The closest we get to a chorus is a twice-sung line about the buffalo, a reminder of how the original "Americans" had a bond with the buffalo, a recognition of "man's" place within the world, not over it, because "it will be over soon/just like the buffalo/we killed the buffalo."
Clearly, Louris, who is incredibly well-read and learned (Jump For Joy includes a wonderful song abut John Updike, "Mr. Updike," while in addition, a recent Jayhawks album is entitled Paging Mr. Proust), is invoking Rudyard Kipling's "White Man's Burden," that, in retrospect, nauseating poem written for Queen Victoria exhorting for British control of the Filipinos. In fact, in the midst of this description of the reckoning of the human race, Louris offers a nice anecdote about his book-wormish life that is likely to be true: "when I was a kid/I wandered off and hid/in the quiet corners of my own/a solitary thief who borrowed words/to make me believe."
By calling us to "lay down our dead man's burden," Louris does his best to elevate this beyond any post-Colonial, or even despite the native American imagery, a specific American judgment. It is not just white America captured as "cowards caught in frozen fear/of delicate and difficult," or being surrounded as "the wolves are circling/round the huddled shivering/and the holy human race/that only knows what's on our faces/when we're tied of pretending."
Louris, who is quite the musical aficionado, delivers the majority of the song through a strummed acoustic guitar and overlaid keyboards that propel the song through its apocalyptic view of civilized humanity. However, after the repeated "down a path uncharted/and it seems that I'll never be the same again," we savor the country-rock guitar licks, weaving in and out of some magnificent violin, that most of us have associated with him the last 3+ decades.
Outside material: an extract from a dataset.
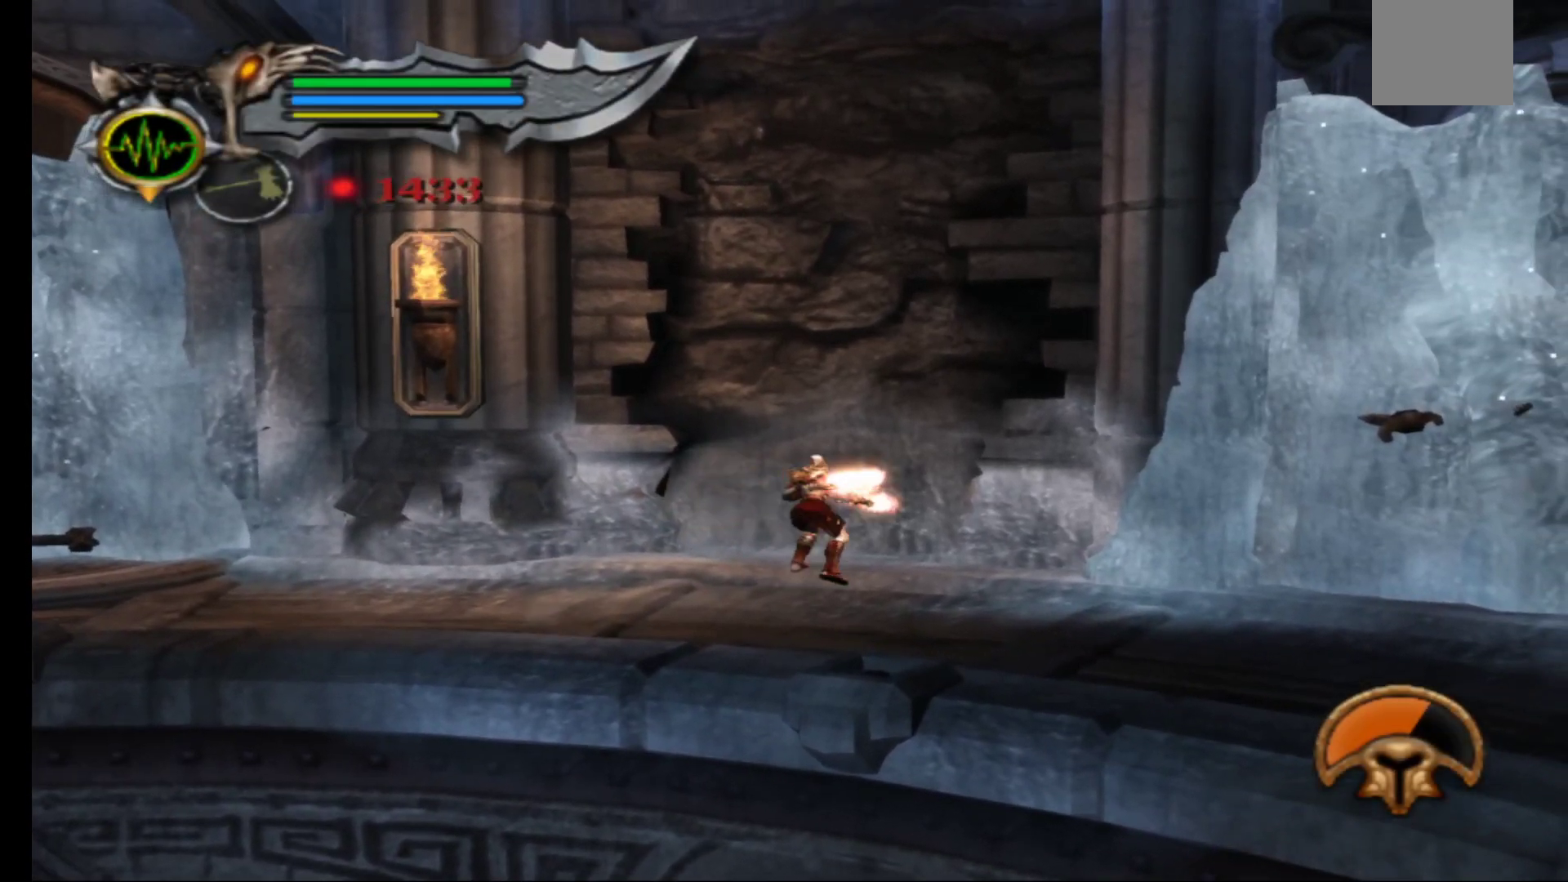
{"buttons": [], "left_stick": "up", "right_stick": "center", "events": [[67, "Y", "down"], [133, "Y", "up"], [217, "Y", "down"], [317, "Y", "up"]]}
And, then, just when you think the burden is done, a lovely organ and piano reprieve carry us away, almost as if our spirits are leaving the carcasses of our dead men.
His CD may have been titled Jump For Joy, but as we get older the jumping's a tad bit harder, with the joy sometimes a bit harder to find also. Still, there is great comfort in what experience, life and learning has afforded us. Don't forget that before you shuffle us all off to the old-folk's home, you young whipper-snappers. And get off my damn lawn!
Gary Louris. "Dead Man's Burden." Jump For Joy. Sham, 2021. Link here.
Day 360: Sniff 'n' the Tears "Driver's Seat"
Day 362: The Moody Blues "Nights In White Satin"
See complete list here.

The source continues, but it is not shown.